Estate Planning with a Living Trust

When considering a strategy for your estate when you have passed away, it is important to have a clear estate plan. This includes an initial Last Will and Testament, but you may want an added layer of protection for your assets. To accomplish this and avoid the probate process, you can create a living trust. 

Living Trust Definition

A living trust is a legally-binding document that creates an entity for your assets to be secured until after your death. The person who creates the trust is known as the trustee and they have control over the living trust during their life. 

As the trustee, you would set up the living trust while you are alive and add assets and property to it. Similar to a will, you can name an executor to handle the estate that's in the trust after you die. You can also name beneficiaries for the trust. 

Revocable and Irrevocable Trusts

There are two types of living trusts, an irrevocable trust and a revocable trust. Both types will keep your estate safe and avoid the probate process. 

A revocable trust does not go into effect until after the trustee dies. They are able to make changes to the trust and withdraw assets if needed. This type of trust allows a lot of flexibility for the person creating the trust, especially if funds ever need to be withdrawn or the trust itself needs to be cancelled. 

An irrevocable trust becomes effective immediately upon creation of the document. Any assets and property placed in the trust are considered property “of the trust” and no longer part of the trustee’s estate. Additionally, the trust cannot be altered or cancelled. One of the primary benefits of an irrevocable trust over a revocable trust is the assets are protected against lawsuits and most estate taxes. 

Testamentary Trust

Another type of trust differs from a living trust in that it is created when the testator dies. A testamentary trust is created through the Last Will and Testament of the testator. This type of trust is created from proceeds of the estate, often from a life insurance policy or other financial account. 

A trustee is generally appointed to manage the trust. A testamentary trust is often created to care for minor children or loved ones with disabilities. The testator is able to set the terms of the trust, including the expected expiration date. 

Setting Up Your Living Trust

A living trust is initially set up with a legally binding document that lays out the instructions for the trust. It also states the appointed executor and chosen beneficiaries. An advantage of a trust is it can be handled privately without going through the probate court.

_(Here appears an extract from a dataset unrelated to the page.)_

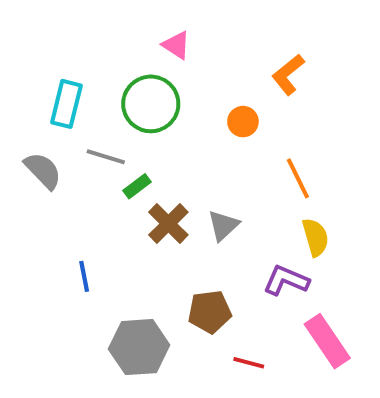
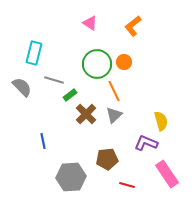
orange L-shape: (288, 74) -> (133, 26), moved
green circle: (151, 104) -> (97, 64), moved
orange line: (298, 178) -> (114, 91), moved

You can hire an attorney to draft the paperwork, however, you are also able to create the documentation for a living trust on your own. To be legally valid, you must sign the document in the presence of a notary public. 

Funding Your Living Trust

Once you have set up a trust, the next step is to “fund” it. Here is how to take the next step correctly: 

  • You must retitle any property intended to be part of the trust. Transfer the title from your name into the name of the trust.
  • To transfer assets from a financial account or insurance policy, you need to change the beneficiary to the trust itself. 

Revoking Your Living Trust

If you have chosen to set up a revocable living trust, you do have the option to revoke the trust at any time. As long as you are still alive and mentally capable of making the decision, you can make the necessary changes.

To revoke the trust, you need to remove the assets and property from the trust by changing the beneficiary and title holder to you or whoever you choose. After that step has been completed, you need to sign and notarize documentation (Revocation of Living Trust) to legally close the trust.